Tracey Lawko in Studio

I create realistic landscapes and sculpted still-life in thread. These finely-stitched and richly-textured artworks interpret the natural world around my studio in the hills of the Niagara Escarpment. Themes of change, resilience and life-cycles permeate throughout. 

For my landscapes, my process is detailed and painterly. Starting with a simple drawing, I lay out my composition in collaged fabric. I then free-motion machine stitch with a longarm sewing machine, layering 30-50 different colours of thread until the base fabrics essentially disappear and a complex tapestry results. This is non-computerized, hand-guided drawing.

My still-lifes are high-relief sculptures celebrating beauty in the ordinary. Each element (leaf, stem, petal, bark, etc.) is created individually, shaped by hand and appliqued to a background. My innovative technique combines modern tools with traditional hand embroidery that has its roots in the 16thcentury raised-embroidery technique known as “stumpwork”.

For my installation “Change Enables Growth,” I use the life-cycle of trees as a metaphor for the stages of change: status quo, change event, transition and renewal. I have created large works utilising different textile techniques to correspond to each stage.

My current body of work, a series of nature studies focussing on the importance of pollinating insects, combines detailed free-motion machine stitching with hand-embroidery and stumpwork techniques.

I’m often asked: “why choose textile as a medium?” I have been embroidering and drawing since childhood and my work is an extension of those early passions. I love the depth and rich texture that can be achieved with textiles.

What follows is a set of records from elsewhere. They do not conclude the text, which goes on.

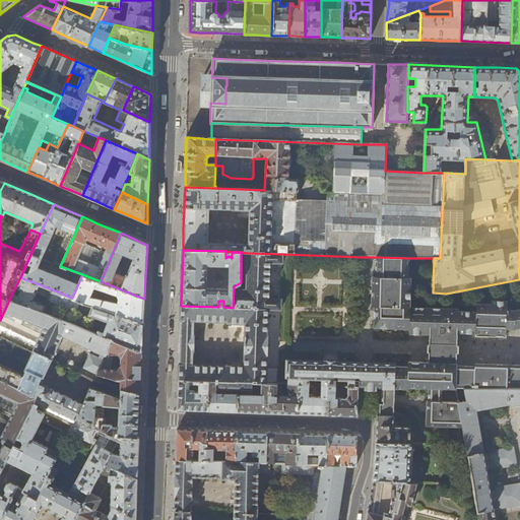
[(181,306),(181,320),(180,342),(179,366),(179,381),(190,381),(200,382),(208,382),(208,383),(215,383),(215,387),(261,389),(262,383),(266,383),(268,309),(280,309),(281,299),(269,298),(270,262),(282,262),(282,254),(248,253),(246,288),(234,288),(233,308),(223,307),(218,307),(181,306)]
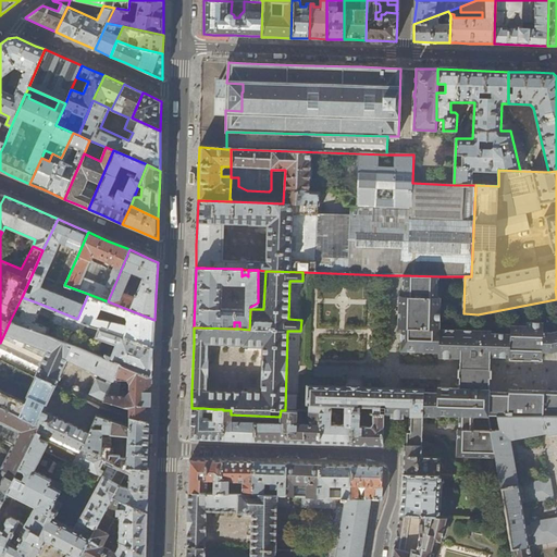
[(406,431),(406,445),(422,445),(423,416),(437,417),(437,415),(459,416),(459,430),(458,430),(457,456),(495,458),(491,431),(474,431),(474,416),(489,417),(489,416),(556,416),(556,392),(512,391),(509,391),(509,394),(490,393),(490,373),(491,357),(510,358),(510,360),(539,361),(543,361),(543,353),(552,353),(556,350),(556,331),(553,333),(544,333),(544,324),(528,324),(528,327),(511,326),(511,335),(491,335),(491,332),(440,331),(441,299),(437,299),(438,276),(404,275),(404,289),(404,297),(400,297),(399,322),(399,330),(401,330),(401,351),(440,353),(440,359),(460,359),(460,373),(459,390),(438,388),(438,394),(423,394),(423,390),(421,390),(421,391),(393,390),(363,388),(363,387),(361,387),(354,387),(346,387),(346,386),(344,386),(344,387),(307,386),(307,405),(308,405),(308,410),(331,411),(331,406),(344,406),(344,411),(351,412),(359,412),(359,407),(373,407),(372,412),(384,413),(390,415),(390,416),(393,416),(410,416),(410,424),(410,431),(406,431)]
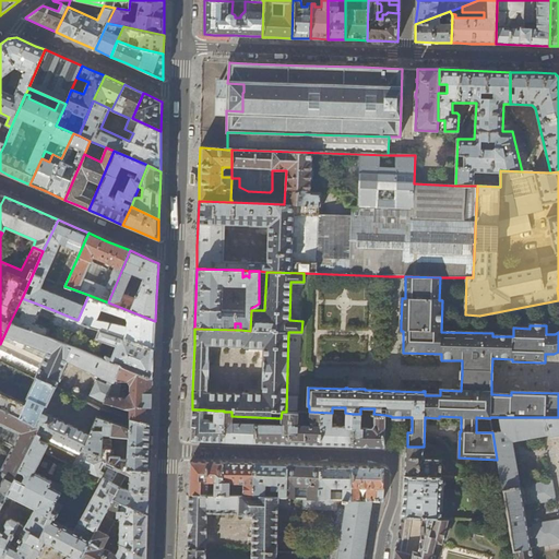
[(88,295),(78,320),(154,348),(155,324),(155,321),(108,302),(88,295)]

I’m also asked: “how long does it take?” The simple answer is a long time. I am working with a single sewing thread, sometimes by hand and other times by machine. While my longarm is large and intimidating to some, it isn’t automated in any way. It requires a steady, practiced hand to guide as well as many hours to layer the stitches to achieve my desired result. Thus, these works are all created “one stitch at a time.”

My artwork has been juried into many international exhibitions and has been recognized with numerous awards. It is held in the permanent collection of the US National Quilt Museum and in private collections in North America and Europe.

My work is available through Roberts Gallery.